Dataset entries

----

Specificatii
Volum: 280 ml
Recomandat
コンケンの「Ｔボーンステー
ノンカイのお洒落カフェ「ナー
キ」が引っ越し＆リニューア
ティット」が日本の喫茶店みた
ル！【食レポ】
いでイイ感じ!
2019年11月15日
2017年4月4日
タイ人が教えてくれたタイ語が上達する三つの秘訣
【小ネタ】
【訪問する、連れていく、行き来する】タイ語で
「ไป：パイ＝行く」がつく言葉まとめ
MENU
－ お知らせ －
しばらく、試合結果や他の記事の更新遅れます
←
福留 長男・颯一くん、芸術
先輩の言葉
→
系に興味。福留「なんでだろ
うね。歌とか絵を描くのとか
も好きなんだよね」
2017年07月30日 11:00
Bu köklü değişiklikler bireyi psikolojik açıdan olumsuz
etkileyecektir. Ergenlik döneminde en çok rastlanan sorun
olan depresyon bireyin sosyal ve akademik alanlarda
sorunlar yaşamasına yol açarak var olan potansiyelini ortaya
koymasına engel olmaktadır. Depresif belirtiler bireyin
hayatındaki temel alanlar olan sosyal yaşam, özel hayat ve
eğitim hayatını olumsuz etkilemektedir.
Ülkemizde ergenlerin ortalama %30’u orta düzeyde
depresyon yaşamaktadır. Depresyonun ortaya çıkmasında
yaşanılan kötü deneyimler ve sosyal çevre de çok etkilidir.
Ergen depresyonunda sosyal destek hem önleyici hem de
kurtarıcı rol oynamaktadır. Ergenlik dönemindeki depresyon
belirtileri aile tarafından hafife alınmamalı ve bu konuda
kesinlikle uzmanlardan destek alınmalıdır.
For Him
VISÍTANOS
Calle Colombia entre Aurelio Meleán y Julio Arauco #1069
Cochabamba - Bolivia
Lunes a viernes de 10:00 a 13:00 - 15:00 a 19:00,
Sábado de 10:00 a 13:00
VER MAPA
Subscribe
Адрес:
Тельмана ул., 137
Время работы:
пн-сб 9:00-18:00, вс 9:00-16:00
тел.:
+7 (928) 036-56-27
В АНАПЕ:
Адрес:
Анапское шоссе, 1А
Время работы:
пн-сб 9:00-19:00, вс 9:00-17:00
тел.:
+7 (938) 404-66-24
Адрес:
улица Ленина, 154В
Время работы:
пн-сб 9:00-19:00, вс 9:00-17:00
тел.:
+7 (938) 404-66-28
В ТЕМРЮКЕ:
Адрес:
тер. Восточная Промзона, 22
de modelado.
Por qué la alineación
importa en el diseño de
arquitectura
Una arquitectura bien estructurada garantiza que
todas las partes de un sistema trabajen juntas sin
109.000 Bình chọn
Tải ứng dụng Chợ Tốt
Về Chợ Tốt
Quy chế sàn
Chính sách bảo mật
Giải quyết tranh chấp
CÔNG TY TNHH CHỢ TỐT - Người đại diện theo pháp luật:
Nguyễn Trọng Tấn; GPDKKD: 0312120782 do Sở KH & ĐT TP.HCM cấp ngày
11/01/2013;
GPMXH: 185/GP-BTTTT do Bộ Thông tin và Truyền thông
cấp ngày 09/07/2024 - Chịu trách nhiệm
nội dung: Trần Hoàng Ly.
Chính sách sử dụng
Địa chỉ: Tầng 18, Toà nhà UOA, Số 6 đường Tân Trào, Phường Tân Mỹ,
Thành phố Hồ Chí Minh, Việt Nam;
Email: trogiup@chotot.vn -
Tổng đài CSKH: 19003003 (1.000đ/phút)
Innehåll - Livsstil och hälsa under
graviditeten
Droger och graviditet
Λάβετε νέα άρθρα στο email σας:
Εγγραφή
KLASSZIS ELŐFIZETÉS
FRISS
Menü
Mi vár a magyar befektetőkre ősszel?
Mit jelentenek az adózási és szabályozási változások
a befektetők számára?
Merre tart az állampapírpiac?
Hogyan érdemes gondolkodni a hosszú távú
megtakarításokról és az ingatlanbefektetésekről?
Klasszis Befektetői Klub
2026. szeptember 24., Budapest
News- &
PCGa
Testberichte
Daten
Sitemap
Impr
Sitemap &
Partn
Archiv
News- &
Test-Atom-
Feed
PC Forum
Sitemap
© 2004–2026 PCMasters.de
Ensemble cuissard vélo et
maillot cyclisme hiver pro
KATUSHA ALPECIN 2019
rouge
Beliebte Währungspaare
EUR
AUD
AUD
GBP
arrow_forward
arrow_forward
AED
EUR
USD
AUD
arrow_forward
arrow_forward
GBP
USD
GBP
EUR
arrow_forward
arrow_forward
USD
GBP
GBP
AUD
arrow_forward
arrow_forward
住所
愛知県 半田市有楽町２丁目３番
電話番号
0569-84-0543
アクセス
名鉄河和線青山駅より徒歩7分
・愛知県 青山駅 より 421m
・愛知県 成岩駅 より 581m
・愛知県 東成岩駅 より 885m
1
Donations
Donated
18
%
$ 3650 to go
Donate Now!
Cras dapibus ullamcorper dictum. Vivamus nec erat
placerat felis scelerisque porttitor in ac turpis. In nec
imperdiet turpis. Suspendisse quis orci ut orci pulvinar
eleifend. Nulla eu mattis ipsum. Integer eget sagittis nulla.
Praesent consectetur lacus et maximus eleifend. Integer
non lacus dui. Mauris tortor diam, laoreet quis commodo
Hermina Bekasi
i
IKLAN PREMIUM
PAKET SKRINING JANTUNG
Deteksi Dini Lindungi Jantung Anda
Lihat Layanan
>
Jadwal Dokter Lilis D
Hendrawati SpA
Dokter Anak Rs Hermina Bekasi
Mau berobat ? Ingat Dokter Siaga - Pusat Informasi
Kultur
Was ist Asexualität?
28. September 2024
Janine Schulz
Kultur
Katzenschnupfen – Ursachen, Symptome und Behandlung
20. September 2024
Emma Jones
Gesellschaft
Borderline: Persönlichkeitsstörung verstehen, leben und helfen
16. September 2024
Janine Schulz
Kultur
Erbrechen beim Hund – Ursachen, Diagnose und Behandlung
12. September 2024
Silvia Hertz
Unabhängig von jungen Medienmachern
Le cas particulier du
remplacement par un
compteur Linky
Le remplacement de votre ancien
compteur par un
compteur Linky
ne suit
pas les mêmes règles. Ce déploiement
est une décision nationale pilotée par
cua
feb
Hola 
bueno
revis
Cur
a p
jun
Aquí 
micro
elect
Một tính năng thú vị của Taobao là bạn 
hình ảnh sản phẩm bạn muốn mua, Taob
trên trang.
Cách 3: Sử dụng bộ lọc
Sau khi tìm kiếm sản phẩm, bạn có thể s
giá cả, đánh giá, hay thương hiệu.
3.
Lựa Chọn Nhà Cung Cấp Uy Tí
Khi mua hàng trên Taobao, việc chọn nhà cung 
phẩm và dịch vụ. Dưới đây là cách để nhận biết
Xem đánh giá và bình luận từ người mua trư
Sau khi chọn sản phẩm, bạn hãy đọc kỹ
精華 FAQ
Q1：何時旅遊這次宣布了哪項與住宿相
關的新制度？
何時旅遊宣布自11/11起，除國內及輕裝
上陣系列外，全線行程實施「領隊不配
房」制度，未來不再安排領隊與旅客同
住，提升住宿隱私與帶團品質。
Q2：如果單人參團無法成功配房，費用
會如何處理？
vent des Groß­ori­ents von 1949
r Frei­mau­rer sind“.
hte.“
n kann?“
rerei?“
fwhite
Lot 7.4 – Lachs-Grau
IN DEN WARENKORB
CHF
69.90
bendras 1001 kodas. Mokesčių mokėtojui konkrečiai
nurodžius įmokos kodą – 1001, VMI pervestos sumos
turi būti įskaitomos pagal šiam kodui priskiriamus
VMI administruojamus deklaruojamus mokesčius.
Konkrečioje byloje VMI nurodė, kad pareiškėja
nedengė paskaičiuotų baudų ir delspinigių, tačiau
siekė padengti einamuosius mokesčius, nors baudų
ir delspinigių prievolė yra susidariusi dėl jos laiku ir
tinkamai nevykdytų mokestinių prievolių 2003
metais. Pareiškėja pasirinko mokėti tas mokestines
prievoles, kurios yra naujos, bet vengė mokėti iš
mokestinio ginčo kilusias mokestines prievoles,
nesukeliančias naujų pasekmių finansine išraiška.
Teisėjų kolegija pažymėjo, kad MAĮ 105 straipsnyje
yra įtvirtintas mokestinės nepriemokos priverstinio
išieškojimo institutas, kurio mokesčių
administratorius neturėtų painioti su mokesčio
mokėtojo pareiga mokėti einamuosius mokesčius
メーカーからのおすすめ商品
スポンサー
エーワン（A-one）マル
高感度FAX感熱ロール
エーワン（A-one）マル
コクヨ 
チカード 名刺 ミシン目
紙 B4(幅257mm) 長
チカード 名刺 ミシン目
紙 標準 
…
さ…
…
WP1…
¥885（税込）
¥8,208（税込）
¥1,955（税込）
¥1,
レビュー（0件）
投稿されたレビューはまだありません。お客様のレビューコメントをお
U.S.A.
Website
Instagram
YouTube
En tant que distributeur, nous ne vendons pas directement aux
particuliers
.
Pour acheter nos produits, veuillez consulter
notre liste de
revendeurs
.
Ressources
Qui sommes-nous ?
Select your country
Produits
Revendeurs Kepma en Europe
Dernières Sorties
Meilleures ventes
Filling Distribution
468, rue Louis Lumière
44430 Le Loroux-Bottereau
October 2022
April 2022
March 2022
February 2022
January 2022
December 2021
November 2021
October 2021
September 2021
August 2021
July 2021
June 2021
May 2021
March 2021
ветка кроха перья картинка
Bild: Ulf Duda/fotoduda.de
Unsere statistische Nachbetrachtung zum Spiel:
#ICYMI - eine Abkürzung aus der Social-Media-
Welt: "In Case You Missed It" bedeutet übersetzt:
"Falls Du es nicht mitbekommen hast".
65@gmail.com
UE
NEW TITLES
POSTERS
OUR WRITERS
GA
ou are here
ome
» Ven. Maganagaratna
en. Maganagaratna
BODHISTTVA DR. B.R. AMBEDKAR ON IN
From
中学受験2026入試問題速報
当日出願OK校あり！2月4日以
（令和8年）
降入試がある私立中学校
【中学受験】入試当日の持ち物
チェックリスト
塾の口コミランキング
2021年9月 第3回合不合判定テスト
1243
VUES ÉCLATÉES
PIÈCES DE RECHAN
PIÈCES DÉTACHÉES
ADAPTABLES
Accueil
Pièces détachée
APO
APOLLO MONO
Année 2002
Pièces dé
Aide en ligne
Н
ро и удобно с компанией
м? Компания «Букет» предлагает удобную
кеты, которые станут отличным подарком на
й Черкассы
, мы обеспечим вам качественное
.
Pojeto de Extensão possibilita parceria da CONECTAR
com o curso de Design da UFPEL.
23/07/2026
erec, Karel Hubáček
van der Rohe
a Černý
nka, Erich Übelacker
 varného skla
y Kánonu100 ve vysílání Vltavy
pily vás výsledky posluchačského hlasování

----

◆ ACTIVITY:
Copy out each line in the entries above that contains the string "quis", treating uppercase and lowercase as different.

◆ WRITTEN ANSWER:
imperdiet turpis. Suspendisse quis orci ut orci pulvinar
non lacus dui. Mauris tortor diam, laoreet quis commodo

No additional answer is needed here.